Judge Kaplan has denied the motion of the Huaorani for leave to intervene in Chevron’s RICO action. The Huaorani are a group of Lago Agrio plaintiffs who claim that Donziger and his team had wrongfully represented to the Ecuadoran court that they represented the interests of all Lago Agrio plaintiffs, when in fact they had no authority to represent the Huaorani. The Huaorani have taken steps to protect their interest in the Lago Agrio judgment, and they sought to intervene as defendants in Judge Kaplan’s court for that purpose. They had also previously filed their own civil action against Donziger in New York, which they later voluntarily dismissed—a move that I found difficult to understand at the time.1
By way of background, under the Federal Rules of Civil Procedure (Rule 24, to be precise), a non-party movant has a right to intervene if it
claims an interest relating to the property or transaction that is the subject of the action, and is so situated that disposing of the action may as a practical matter impair or impede the movant’s ability to protect its interest, unless existing parties adequately represent that interest.
Under Second Circuit precedent, there is an additional requirement: the motion for leave to intervene as of right must be timely. United States v. Pitney Bowes, Inc., 25 F.3d 66, 70 (2d Cir. 1994).

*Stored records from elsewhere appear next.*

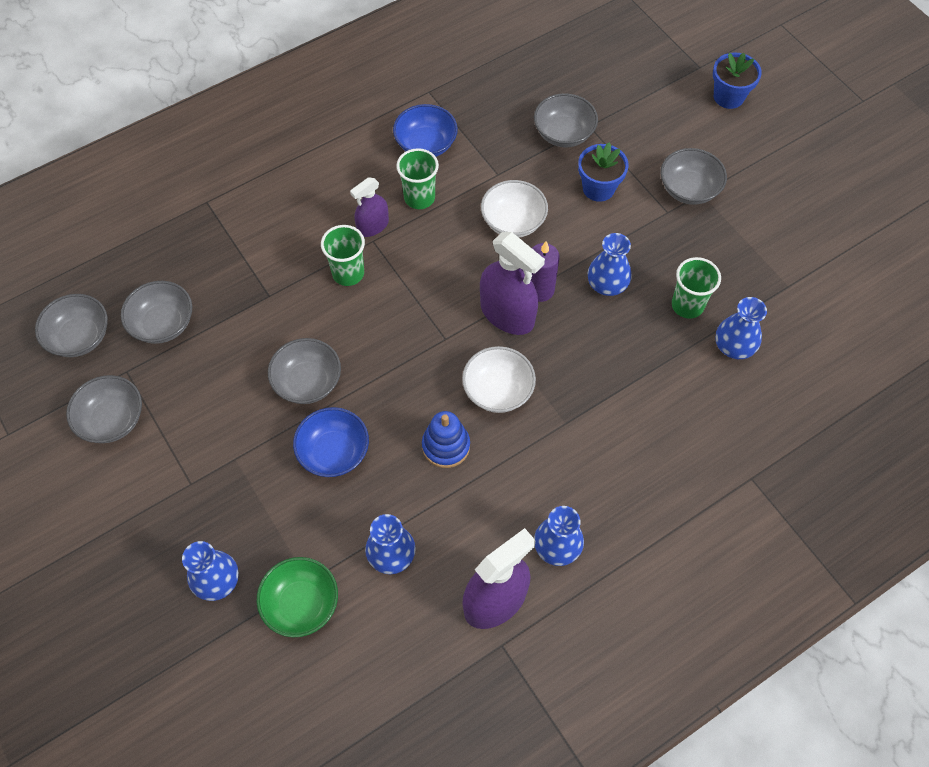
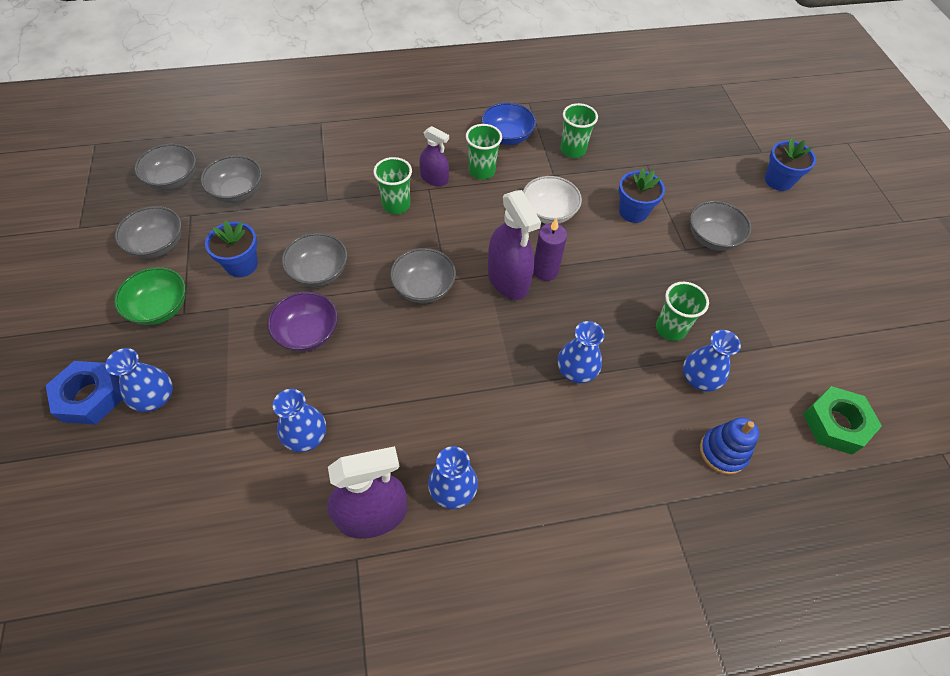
camera: 20 degrees right, 5 degrees down
(149, 608) = (90, 397): none -> blue nut
(220, 406) = (241, 265): none -> blue flower pot
(301, 604) = (208, 445): green bowl -> green bowl (160, 308)
(334, 452) = (307, 333): blue bowl -> purple bowl
(373, 226) = (434, 179): purple spray bottle -> purple spray bottle turned 135 degrees counterclockwise
(446, 446) = (401, 364): blue stacking toy -> blue stacking toy (723, 452)
(498, 390) = (469, 336): white bowl -> none
(504, 136) = (573, 150): none -> green cup
(563, 134) = (622, 163): grey bowl -> grey bowl (424, 288)
(607, 284) = (606, 286): blue vase -> blue vase (576, 370)
(869, 343) = (835, 424): none -> green nut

Even if the non-party movant has no right to intervene, the court has discretion to permit it to intervene if it
has a claim or defense that shares with the main action a common question of law or fact.
Judge Kaplan held that the Huaorani could not intervene as of right because their motion was untimely. The Huaorani should have known of their claims in February 2011, when the Ecuadoran judgment entered, and they acknowledge that they were on notice that their interests had diverged from Donziger’s in January 2012. But rather than seeking to intervene, they filed their own lawsuit against Donziger in July 2012. And even when they dismissed their own action, in November 2012, they sought to intervene rather than filing a state court action, as they could have done.
Judge Kaplan also rejected intervention as of right because the Lago Agrio plaintiffs and Donziger could be counted on to defend the validity of the Ecuadoran judgment against Chevron’s claims.
The judge recognized that Donziger et al. did not adequately represent the Huaorani to the extent that both Chevron and the Huaorani were asserting that Donziger and others were seeking to benefit personally from the Ecuadoran judgment, to the detriment of the Huaorani and others. But on this issue, the judge reasoned that Chevron itself adequately represented the Huaorani’s interests.
Last, the judge found that because the Huaorani could sue Donziger in the New York state courts, their interests would not be impaired if they were not permitted to intervene.
So much for intervention as of right. The judge held, without much discussion, that the same considerations justified refusing to permit intervention as a matter of his discretion.
The judge may well be right about intervention as of right, and certainly the Huaorani did themselves no favor by delaying and by missing the jurisdictional problem that suing in federal rather than state court caused. But if I were the judge I would have permitted the intervention as a matter of discretion. What purpose is served by forcing the Huaorani to file a new action, and in state court at that? I previously opined that the dozens of discovery proceedings arising out of the Lago Agrio case should have been consolidated, and in general, I think that to the extent the dispute can be handled in one case, it should be. I also suggest that as a matter of appearances a court that is devoting as much effort as Judge Kaplan is to hearing the arguments of Chevron and Donziger should spare a moment for the Huaorani, who after all are among the people most directly affected by the environmental problems in Ecuador.
- With a little digging, the reason for the voluntary dismissal now seems clear: the plaintiffs were all aliens, and one of the defendants was the Amazon Defense Front, an Ecuadoran corporation or association, also an alien for jurisdictional purposes. There is no diversity jurisdiction under 28 U.S.C. § 1332 when there are aliens on both sides of the “v”. The Huaorani should, therefore, have sued in the New York Supreme Court instead of the District Court.